WTI, RBOB Surge Despite Plunging Demand, Soaring Inventories, Rising Production
To sum up...
Following big recent builds and API's report overnight, oil held below the $53 level before DOE data confirmed the builds in crude and gasoline were even larger than API. Cushing saw a smaller than expected draw and Distillates an unexpected build. This is the 5th weekly crude build in the last six weeks and crude production also rose once again to its highest since April 2016.
API
- Crude +2.93mm (+2.5mm exp)
- Cushing -145k (-500k exp)
- Gasoline +4.85mm
- Distillates +1.95mm
DOE
- Crude +2.84mm (+2.5mm exp)
- Cushing -284k (-400k exp)
- Gasoline +5.796mm (+1mm exp)
- Distillates +76k (-1mm exp)
3rd weekly build in crude in a row (5th in last 6 weeks) and 4th major build in gasoline stocks...
As Bloomberg notes, those gasoline numbers are probably the biggest negative from this week's report.
The stockpile has risen for 9 of the last 11 weeks and inventories are building in an already over-supplied market. Gasoline days of supply has jumped to 28.8 versus 27.1 a week ago.
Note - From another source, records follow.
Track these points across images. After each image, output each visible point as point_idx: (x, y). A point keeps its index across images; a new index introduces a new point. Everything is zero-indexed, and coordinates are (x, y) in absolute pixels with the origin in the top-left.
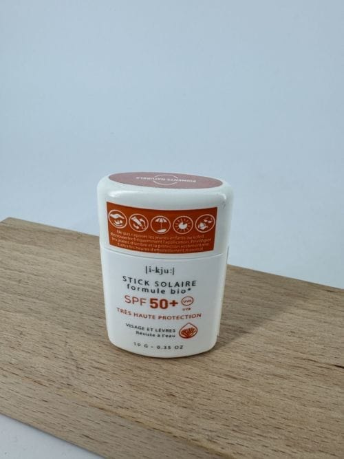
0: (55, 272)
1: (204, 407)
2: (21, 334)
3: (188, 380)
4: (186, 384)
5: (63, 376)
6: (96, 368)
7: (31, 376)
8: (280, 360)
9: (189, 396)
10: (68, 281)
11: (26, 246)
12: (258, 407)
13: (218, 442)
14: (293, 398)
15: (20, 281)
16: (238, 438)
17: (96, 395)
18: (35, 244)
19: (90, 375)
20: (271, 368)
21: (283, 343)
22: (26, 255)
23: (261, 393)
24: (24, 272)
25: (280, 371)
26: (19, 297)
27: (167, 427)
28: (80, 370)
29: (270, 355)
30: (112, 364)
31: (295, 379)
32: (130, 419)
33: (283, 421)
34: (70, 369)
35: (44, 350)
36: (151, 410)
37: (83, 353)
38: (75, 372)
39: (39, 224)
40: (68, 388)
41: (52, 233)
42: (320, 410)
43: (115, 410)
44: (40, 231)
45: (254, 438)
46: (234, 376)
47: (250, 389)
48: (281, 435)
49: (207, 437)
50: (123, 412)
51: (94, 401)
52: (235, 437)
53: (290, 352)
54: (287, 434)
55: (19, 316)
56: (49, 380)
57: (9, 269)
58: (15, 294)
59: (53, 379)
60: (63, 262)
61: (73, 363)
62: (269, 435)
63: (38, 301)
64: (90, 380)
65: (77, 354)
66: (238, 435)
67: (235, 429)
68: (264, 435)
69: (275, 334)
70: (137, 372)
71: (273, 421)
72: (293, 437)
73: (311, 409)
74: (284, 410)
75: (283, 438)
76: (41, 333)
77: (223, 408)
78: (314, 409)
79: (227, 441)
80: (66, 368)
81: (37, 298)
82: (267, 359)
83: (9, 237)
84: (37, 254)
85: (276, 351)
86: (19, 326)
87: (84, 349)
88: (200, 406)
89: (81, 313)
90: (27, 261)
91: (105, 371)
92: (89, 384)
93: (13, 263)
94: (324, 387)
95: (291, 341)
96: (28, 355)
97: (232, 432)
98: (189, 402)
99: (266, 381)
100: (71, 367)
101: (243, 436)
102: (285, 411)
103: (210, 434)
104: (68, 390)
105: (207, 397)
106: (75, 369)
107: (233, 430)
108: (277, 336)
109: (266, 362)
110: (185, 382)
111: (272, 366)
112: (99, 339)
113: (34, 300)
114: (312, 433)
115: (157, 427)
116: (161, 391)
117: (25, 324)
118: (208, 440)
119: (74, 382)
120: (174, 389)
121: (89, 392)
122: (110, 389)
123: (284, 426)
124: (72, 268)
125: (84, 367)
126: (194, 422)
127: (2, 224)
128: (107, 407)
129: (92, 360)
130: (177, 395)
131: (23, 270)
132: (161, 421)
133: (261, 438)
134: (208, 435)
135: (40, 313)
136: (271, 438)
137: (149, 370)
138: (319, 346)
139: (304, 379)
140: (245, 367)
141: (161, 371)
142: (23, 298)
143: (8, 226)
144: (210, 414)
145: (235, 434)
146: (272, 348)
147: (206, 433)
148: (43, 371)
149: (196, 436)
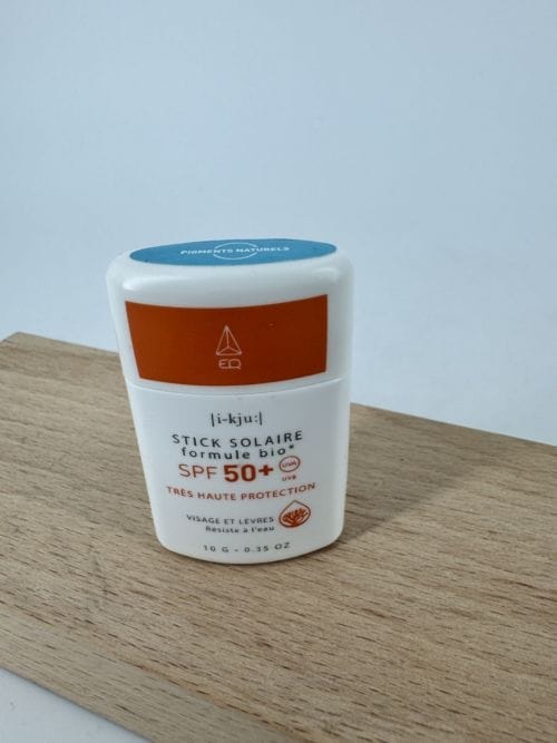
0: (83, 424)
1: (323, 669)
2: (17, 530)
3: (295, 617)
4: (293, 625)
5: (80, 605)
6: (137, 592)
7: (26, 606)
8: (466, 583)
9: (295, 647)
10: (104, 439)
11: (39, 379)
12: (421, 671)
13: (342, 734)
14: (486, 656)
15: (23, 440)
16: (380, 728)
17: (132, 641)
18: (55, 377)
19: (125, 605)
20: (447, 597)
21: (472, 551)
22: (39, 395)
23: (427, 644)
24: (32, 424)
25: (463, 605)
26: (18, 467)
27: (253, 705)
28: (109, 596)
29: (448, 573)
30: (165, 586)
31: (492, 619)
32: (190, 686)
33: (463, 698)
34: (93, 594)
35: (54, 559)
36: (226, 671)
37: (118, 565)
38: (101, 601)
39: (64, 343)
40: (85, 627)
41: (85, 358)
42: (537, 680)
43: (162, 669)
44: (66, 354)
45: (408, 730)
46: (380, 611)
47: (408, 636)
48: (462, 725)
49: (323, 725)
50: (176, 673)
51: (129, 652)
52: (375, 726)
53: (486, 569)
54: (470, 723)
55: (17, 499)
56: (55, 613)
57: (9, 419)
58: (15, 461)
59: (64, 611)
60: (98, 407)
61: (98, 584)
62: (437, 725)
63: (50, 474)
64: (125, 613)
65: (107, 567)
66: (380, 723)
67: (376, 711)
68: (429, 724)
69: (459, 534)
70: (207, 600)
71: (447, 699)
72: (483, 731)
73: (519, 677)
74: (468, 678)
75: (464, 730)
76: (49, 530)
77: (355, 672)
78: (525, 677)
79: (359, 733)
80: (87, 592)
81: (50, 469)
82: (443, 581)
83: (15, 364)
84: (57, 394)
85: (458, 566)
86: (15, 517)
87: (121, 559)
88: (315, 668)
89: (119, 495)
90: (40, 406)
91: (151, 597)
92: (123, 621)
93: (16, 408)
94: (547, 636)
95: (487, 548)
96: (25, 567)
97: (369, 717)
98: (295, 658)
99: (438, 622)
100: (95, 591)
101: (389, 725)
102: (469, 680)
103: (328, 718)
104: (86, 632)
105: (328, 650)
106: (101, 593)
107: (373, 714)
108: (463, 539)
109: (440, 587)
110: (291, 621)
111: (449, 594)
112: (146, 540)
113: (44, 472)
114: (520, 725)
115: (235, 703)
116: (246, 637)
117: (24, 513)
118: (324, 730)
119: (97, 617)
120: (270, 635)
121: (121, 636)
122: (158, 631)
123: (467, 708)
124: (111, 416)
125: (116, 590)
126: (302, 696)
127: (5, 344)
128: (149, 663)
129: (130, 577)
130: (275, 644)
131: (32, 420)
132: (242, 692)
133: (422, 731)
134: (324, 721)
135: (52, 494)
136: (441, 730)
137: (229, 599)
138: (539, 558)
139: (508, 619)
140: (400, 595)
141: (249, 599)
142: (26, 468)
143: (14, 346)
144: (331, 682)
145: (375, 720)
146: (451, 560)
147: (322, 718)
148: (46, 595)
149: (303, 723)
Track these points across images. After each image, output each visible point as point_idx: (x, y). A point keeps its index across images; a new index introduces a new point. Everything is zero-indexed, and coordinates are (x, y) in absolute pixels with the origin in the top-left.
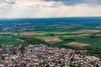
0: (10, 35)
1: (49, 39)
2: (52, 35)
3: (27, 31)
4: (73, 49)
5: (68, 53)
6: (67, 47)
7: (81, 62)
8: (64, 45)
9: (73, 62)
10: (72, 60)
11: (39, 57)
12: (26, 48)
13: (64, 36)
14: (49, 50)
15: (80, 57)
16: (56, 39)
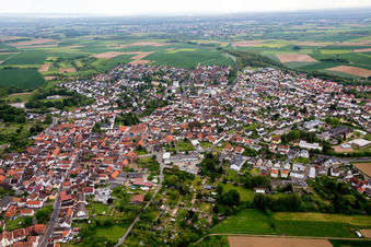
0: (213, 45)
1: (287, 57)
2: (297, 48)
3: (247, 38)
4: (338, 82)
5: (327, 90)
6: (325, 77)
7: (354, 115)
8: (320, 71)
9: (335, 114)
10: (333, 108)
11: (262, 94)
12: (239, 73)
13: (323, 52)
14: (285, 81)
15: (353, 102)
16: (303, 58)
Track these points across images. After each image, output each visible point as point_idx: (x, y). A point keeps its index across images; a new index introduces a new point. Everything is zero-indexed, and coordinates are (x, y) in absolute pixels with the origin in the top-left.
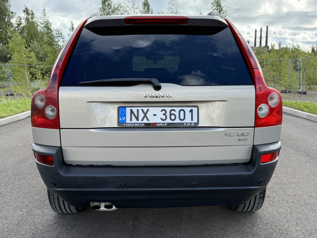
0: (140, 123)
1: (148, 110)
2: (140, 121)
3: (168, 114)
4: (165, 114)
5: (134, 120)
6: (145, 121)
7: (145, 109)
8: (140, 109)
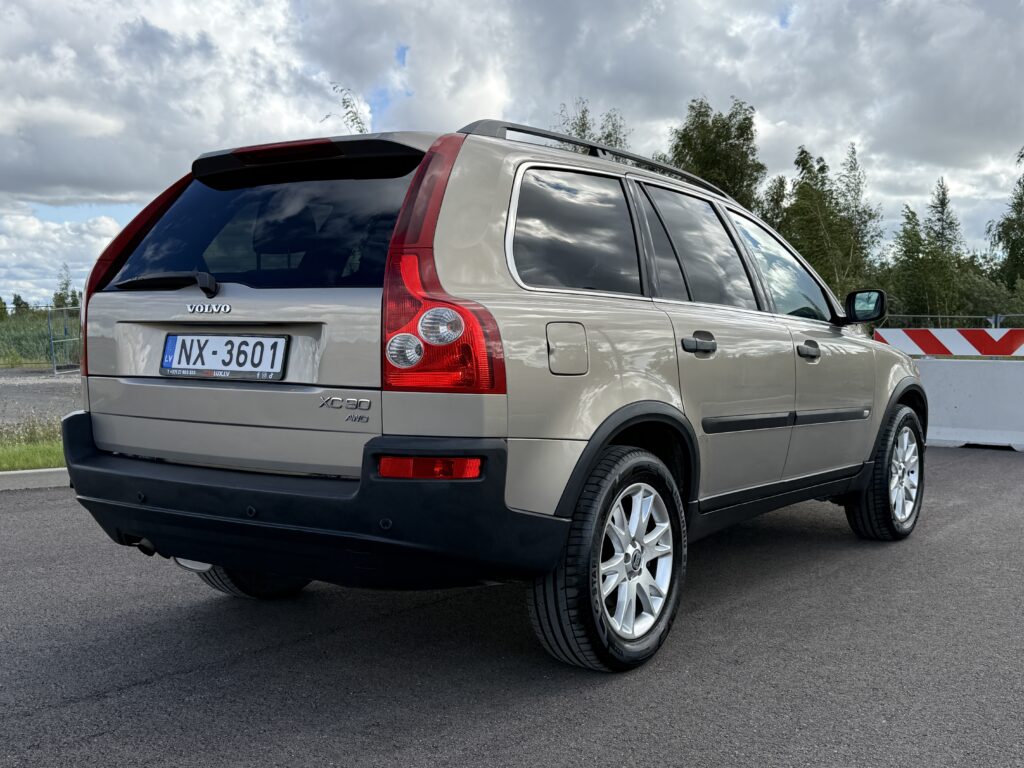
0: (189, 370)
1: (207, 341)
2: (191, 366)
3: (235, 352)
4: (230, 352)
5: (184, 364)
6: (199, 365)
7: (203, 339)
8: (196, 338)
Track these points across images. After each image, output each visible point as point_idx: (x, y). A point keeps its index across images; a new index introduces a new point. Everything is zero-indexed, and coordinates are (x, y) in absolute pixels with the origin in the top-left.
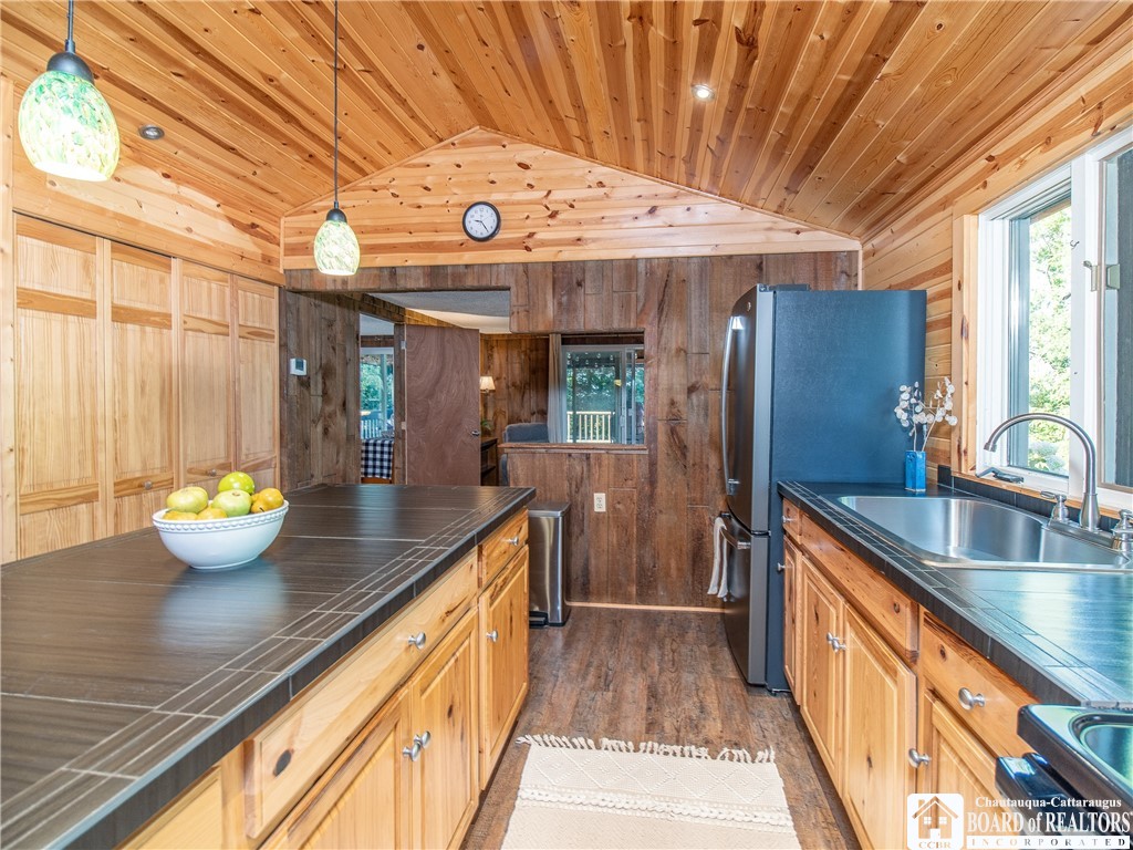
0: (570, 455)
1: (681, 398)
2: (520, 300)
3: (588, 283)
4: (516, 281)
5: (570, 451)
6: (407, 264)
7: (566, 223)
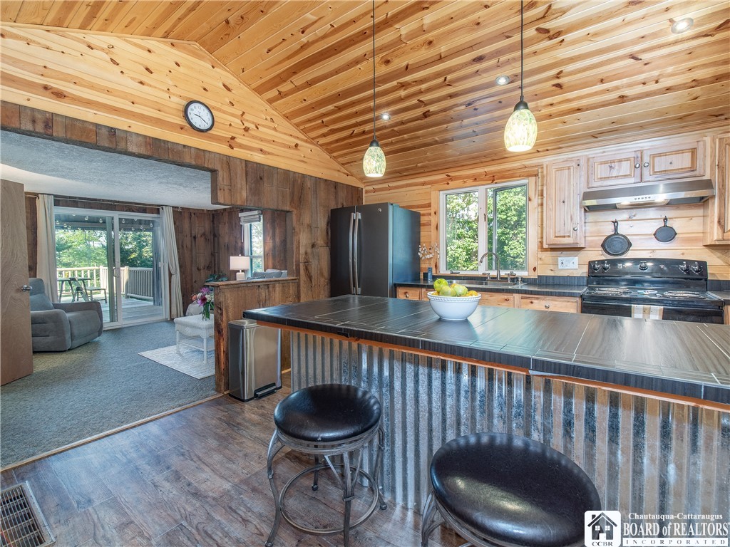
0: (259, 286)
1: (309, 250)
2: (225, 181)
3: (265, 179)
4: (222, 167)
5: (259, 284)
6: (130, 130)
7: (253, 137)
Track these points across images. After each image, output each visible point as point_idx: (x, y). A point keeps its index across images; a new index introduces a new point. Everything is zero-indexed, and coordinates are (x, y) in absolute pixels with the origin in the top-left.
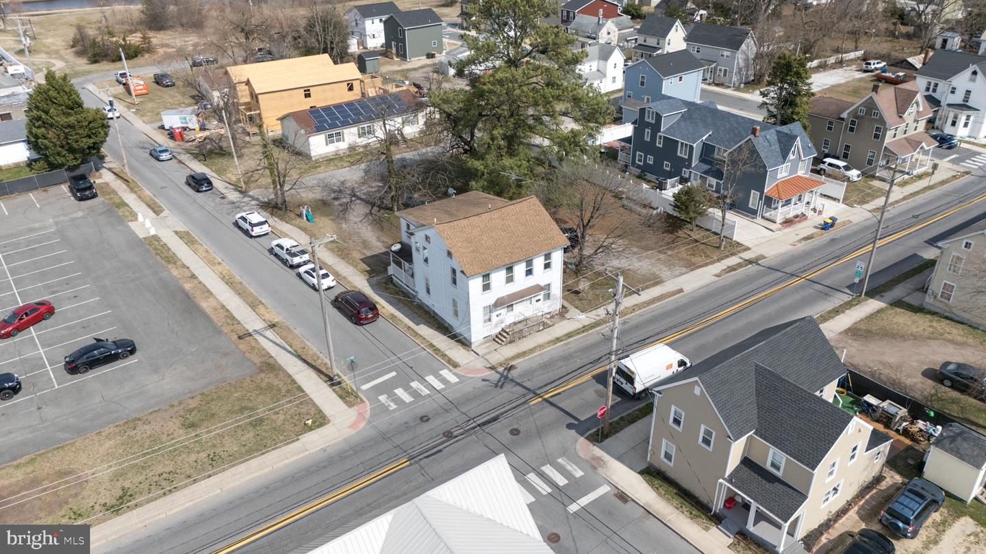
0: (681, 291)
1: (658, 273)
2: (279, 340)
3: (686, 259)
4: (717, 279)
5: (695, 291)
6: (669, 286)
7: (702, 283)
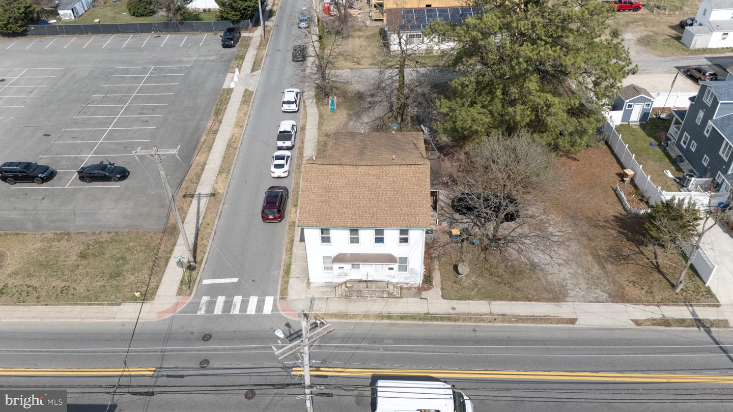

That inventory overhang just isn't going away.
Crude oil inventories are 132 million barrels, or 37%, above the 5-year average level for the time of year.
Production continues to trend higher with lagged rig counts
Demand fell...
- Gasoline Demand Fell 3.62% in Past Four Weeks
- Jet Fuel Demand Fell 3.72% in Past Four Weeks
- Residual Fuel Demand Rose 10.91% in Past Four Weeks
- U.S. Gasoline Demand Fell 30,000 B/D Last Week
- U.S. Distillate Demand Fell 450,000 B/D Last Week
The reaction was a kneejerk to the lows of the day (with stocks at the highs) and then the standard machine-driven ramp...
But Gasoline prices are plunging...total gasoline demand fell to the lowest level since February 2014.